◆ **Exercise details**:
Turn the text read from the pictures in the data into a JSON list of strings, one string per line with blank lines omitted. Leave the pictures out of your answer.

[Stored entries]
- - -
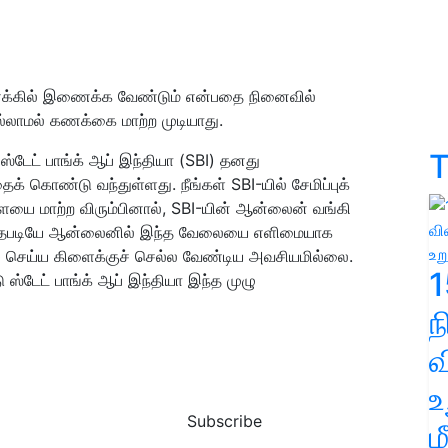
க்கில் இணைக்க வேண்டும் என்பதை நினைவில்
்லாமல் கணக்கை மாற்ற முடியாது.
T
 ஸ்டேட் பாங்க் ஆப் இந்தியா (SBI) தனது
் கொண்டு வந்துள்ளது. நீங்கள் SBI-யில் சேமிப்புக்
ையை மாற்ற விரும்பினால், SBI-யின் ஆன்லைன் வங்கி
இருந்தபடியே ஆன்லைனில் இந்த வேலையை எளிமையாக
 செய்ய கிளைக்குச் செல்ல வேண்டிய அவசியமில்லை.
1
டேட் பாங்க் ஆப் இந்தியா இந்த முழு
வ
உ
Subscribe
ம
- - -
◆ **Answer for this exercise**:
[
  "க்கில் இணைக்க வேண்டும் என்பதை நினைவில்",
  "்லாமல் கணக்கை மாற்ற முடியாது.",
  "T",
  " ஸ்டேட் பாங்க் ஆப் இந்தியா (SBI) தனது",
  "் கொண்டு வந்துள்ளது. நீங்கள் SBI-யில் சேமிப்புக்",
  "ையை மாற்ற விரும்பினால், SBI-யின் ஆன்லைன் வங்கி",
  "இருந்தபடியே ஆன்லைனில் இந்த வேலையை எளிமையாக",
  " செய்ய கிளைக்குச் செல்ல வேண்டிய அவசியமில்லை.",
  "1",
  "டேட் பாங்க் ஆப் இந்தியா இந்த முழு",
  "வ",
  "உ",
  "Subscribe",
  "ம"
]